▸ **AIM OF THE EXERCISE**
Count the lines below that contain the word "genomic", and reply with only that number.

(Transcribed page contents)
══════════════════════════════

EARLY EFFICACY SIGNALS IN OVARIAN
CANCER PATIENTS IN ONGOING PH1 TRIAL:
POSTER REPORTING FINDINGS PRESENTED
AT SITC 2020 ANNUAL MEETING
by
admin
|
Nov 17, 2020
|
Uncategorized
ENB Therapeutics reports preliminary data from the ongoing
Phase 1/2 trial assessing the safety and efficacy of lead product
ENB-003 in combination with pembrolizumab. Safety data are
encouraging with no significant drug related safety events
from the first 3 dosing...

══════════════════════════════

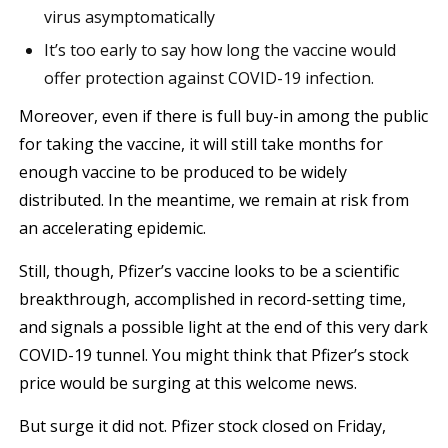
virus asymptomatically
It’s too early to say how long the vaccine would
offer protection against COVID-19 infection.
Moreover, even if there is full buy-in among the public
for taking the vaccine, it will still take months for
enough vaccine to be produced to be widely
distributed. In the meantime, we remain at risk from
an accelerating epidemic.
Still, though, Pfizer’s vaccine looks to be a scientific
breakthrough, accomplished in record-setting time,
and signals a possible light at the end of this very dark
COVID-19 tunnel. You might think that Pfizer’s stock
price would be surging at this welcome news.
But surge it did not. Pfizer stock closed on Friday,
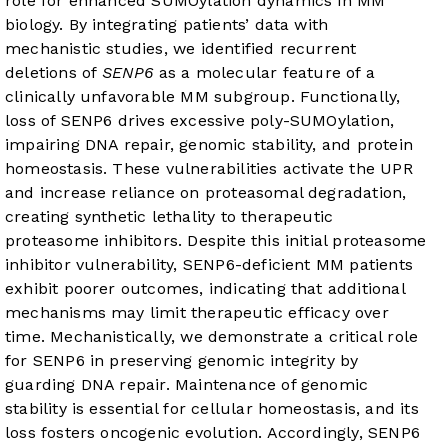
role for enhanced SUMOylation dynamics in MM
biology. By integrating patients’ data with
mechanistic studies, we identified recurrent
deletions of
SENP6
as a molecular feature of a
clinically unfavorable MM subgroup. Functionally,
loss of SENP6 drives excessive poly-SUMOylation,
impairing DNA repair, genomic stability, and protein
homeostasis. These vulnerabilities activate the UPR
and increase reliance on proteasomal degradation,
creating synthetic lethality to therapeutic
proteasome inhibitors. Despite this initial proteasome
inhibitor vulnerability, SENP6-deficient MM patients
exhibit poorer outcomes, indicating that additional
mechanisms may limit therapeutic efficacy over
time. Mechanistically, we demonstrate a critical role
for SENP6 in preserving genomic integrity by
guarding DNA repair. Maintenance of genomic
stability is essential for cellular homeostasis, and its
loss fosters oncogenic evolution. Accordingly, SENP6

══════════════════════════════

▸ **SOLUTION TO THIS TASK**
3